→ **EXERCISE REQUIREMENTS**
Although pictures appear in the records, the copy must leave them out and match everything else exactly.

→ **SUPPLIED MATERIAL**
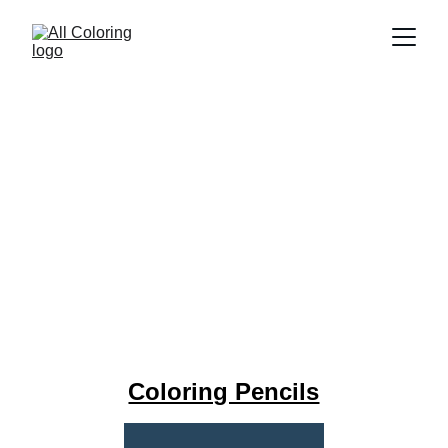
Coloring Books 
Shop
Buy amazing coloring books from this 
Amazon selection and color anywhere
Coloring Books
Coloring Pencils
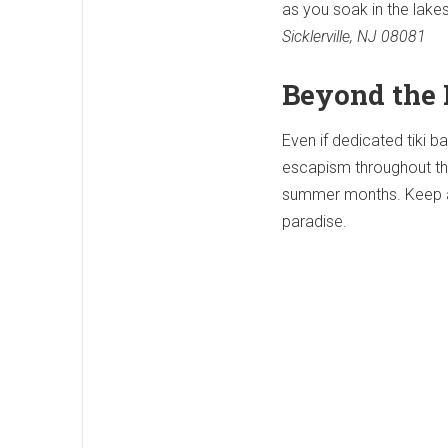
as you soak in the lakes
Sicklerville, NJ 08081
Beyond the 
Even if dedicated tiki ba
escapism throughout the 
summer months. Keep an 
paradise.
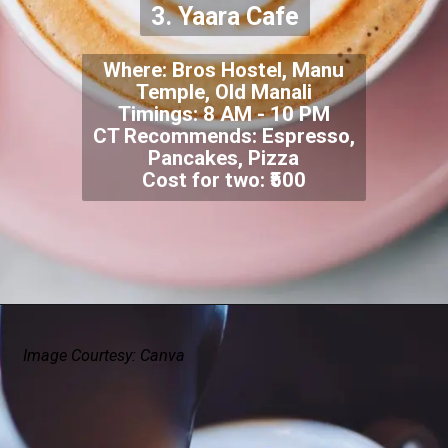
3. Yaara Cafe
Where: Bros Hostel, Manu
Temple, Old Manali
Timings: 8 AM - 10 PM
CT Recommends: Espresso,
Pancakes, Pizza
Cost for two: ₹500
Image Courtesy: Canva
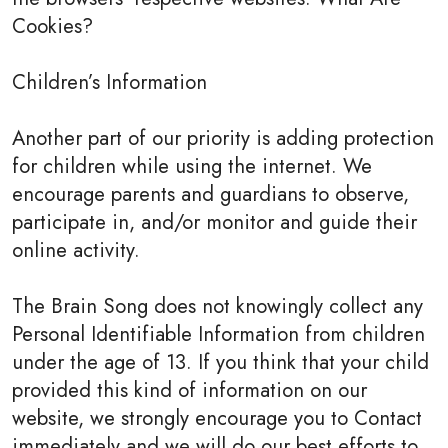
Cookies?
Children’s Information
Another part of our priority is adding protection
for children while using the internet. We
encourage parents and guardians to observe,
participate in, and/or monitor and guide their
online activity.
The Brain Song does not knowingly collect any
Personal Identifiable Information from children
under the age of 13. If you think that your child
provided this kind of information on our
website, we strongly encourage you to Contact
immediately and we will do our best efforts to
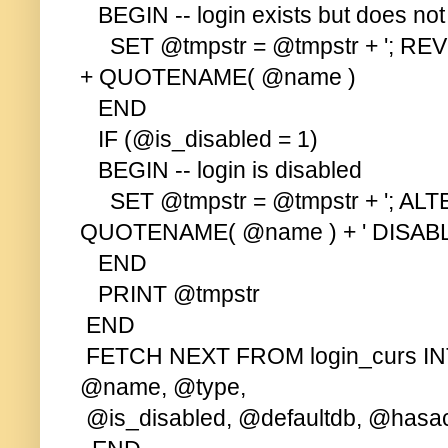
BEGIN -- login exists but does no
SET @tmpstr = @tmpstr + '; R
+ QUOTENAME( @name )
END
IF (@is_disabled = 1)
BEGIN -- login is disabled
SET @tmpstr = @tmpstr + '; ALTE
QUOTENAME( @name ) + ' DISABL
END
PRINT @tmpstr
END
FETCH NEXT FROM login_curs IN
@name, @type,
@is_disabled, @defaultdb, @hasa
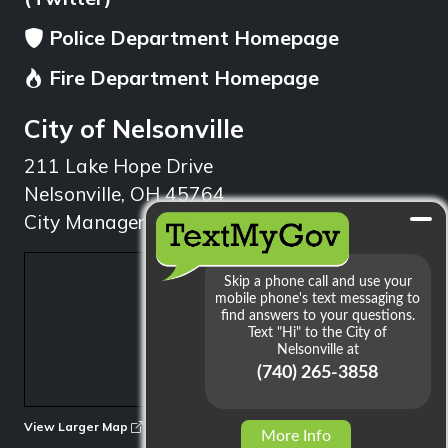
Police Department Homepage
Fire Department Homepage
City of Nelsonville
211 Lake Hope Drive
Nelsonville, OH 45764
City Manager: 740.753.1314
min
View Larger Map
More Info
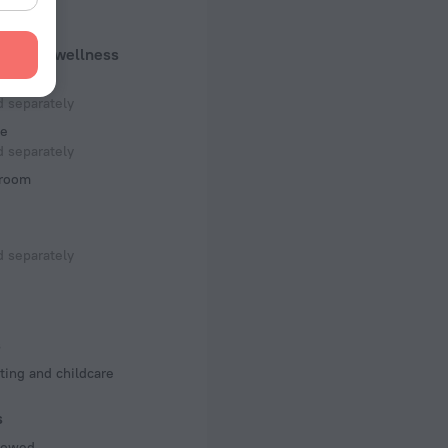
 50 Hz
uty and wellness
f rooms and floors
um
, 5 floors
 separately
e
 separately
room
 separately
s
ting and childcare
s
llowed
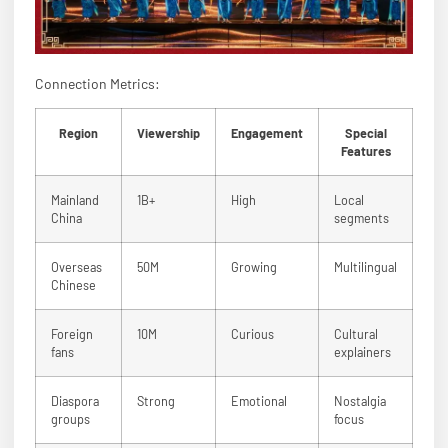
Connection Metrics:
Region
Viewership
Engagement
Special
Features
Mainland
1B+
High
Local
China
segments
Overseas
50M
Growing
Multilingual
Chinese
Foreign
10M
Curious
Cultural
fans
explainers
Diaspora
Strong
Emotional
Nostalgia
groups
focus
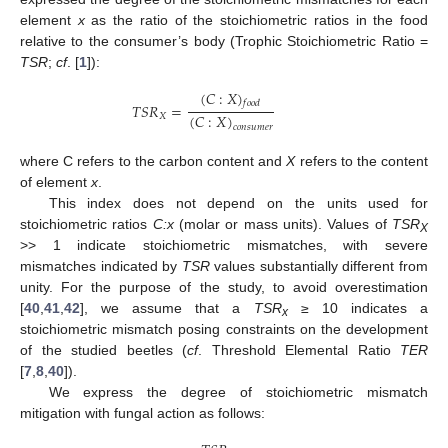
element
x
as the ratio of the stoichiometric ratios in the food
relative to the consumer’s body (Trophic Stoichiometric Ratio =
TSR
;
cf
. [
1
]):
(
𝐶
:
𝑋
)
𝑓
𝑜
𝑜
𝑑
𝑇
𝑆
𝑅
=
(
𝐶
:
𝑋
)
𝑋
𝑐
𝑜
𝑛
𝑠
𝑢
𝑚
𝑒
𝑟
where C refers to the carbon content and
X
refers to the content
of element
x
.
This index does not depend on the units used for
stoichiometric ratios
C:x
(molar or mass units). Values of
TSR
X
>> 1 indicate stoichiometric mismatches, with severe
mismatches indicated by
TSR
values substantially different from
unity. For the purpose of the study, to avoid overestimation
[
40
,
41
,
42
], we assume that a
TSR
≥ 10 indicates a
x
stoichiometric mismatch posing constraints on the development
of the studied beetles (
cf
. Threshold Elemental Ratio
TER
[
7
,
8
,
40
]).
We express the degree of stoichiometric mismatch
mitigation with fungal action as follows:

→ **SOLUTION TO THE EXERCISE**
Coloring Books 
Shop
Buy amazing coloring books from this 
Amazon selection and color anywhere
Coloring Books
Coloring Pencils
as you soak in the lakes
Sicklerville, NJ 08081
Beyond the 
Even if dedicated tiki ba
escapism throughout the 
summer months. Keep an 
paradise.
3. Yaara Cafe
Where: Bros Hostel, Manu
Temple, Old Manali
Timings: 8 AM - 10 PM
CT Recommends: Espresso,
Pancakes, Pizza
Cost for two: ₹500
Image Courtesy: Canva
Cookies?
Children’s Information
Another part of our priority is adding protection
for children while using the internet. We
encourage parents and guardians to observe,
participate in, and/or monitor and guide their
online activity.
The Brain Song does not knowingly collect any
Personal Identifiable Information from children
under the age of 13. If you think that your child
provided this kind of information on our
website, we strongly encourage you to Contact
immediately and we will do our best efforts to
BEGIN -- login exists but does no
SET @tmpstr = @tmpstr + '; R
+ QUOTENAME( @name )
END
IF (@is_disabled = 1)
BEGIN -- login is disabled
SET @tmpstr = @tmpstr + '; ALTE
QUOTENAME( @name ) + ' DISABL
END
PRINT @tmpstr
END
FETCH NEXT FROM login_curs IN
@name, @type,
@is_disabled, @defaultdb, @hasa
Police Department Homepage
Fire Department Homepage
City of Nelsonville
211 Lake Hope Drive
Nelsonville, OH 45764
City Manager: 740.753.1314
min
View Larger Map
More Info
 50 Hz
uty and wellness
f rooms and floors
um
, 5 floors
 separately
e
 separately
room
 separately
s
ting and childcare
s
llowed
Connection Metrics:
Region
Viewership
Engagement
Special
Features
Mainland
1B+
High
Local
China
segments
Overseas
50M
Growing
Multilingual
Chinese
Foreign
10M
Curious
Cultural
fans
explainers
Diaspora
Strong
Emotional
Nostalgia
groups
focus
element
x
as the ratio of the stoichiometric ratios in the food
relative to the consumer’s body (Trophic Stoichiometric Ratio =
TSR
;
cf
. [
1
]):
(
𝐶
:
𝑋
)
𝑓
𝑜
𝑜
𝑑
𝑇
𝑆
𝑅
=
(
𝐶
:
𝑋
)
𝑋
𝑐
𝑜
𝑛
𝑠
𝑢
𝑚
𝑒
𝑟
where C refers to the carbon content and
X
refers to the content
of element
x
.
This index does not depend on the units used for
stoichiometric ratios
C:x
(molar or mass units). Values of
TSR
X
>> 1 indicate stoichiometric mismatches, with severe
mismatches indicated by
TSR
values substantially different from
unity. For the purpose of the study, to avoid overestimation
[
40
,
41
,
42
], we assume that a
TSR
≥ 10 indicates a
x
stoichiometric mismatch posing constraints on the development
of the studied beetles (
cf
. Threshold Elemental Ratio
TER
[
7
,
8
,
40
]).
We express the degree of stoichiometric mismatch
mitigation with fungal action as follows:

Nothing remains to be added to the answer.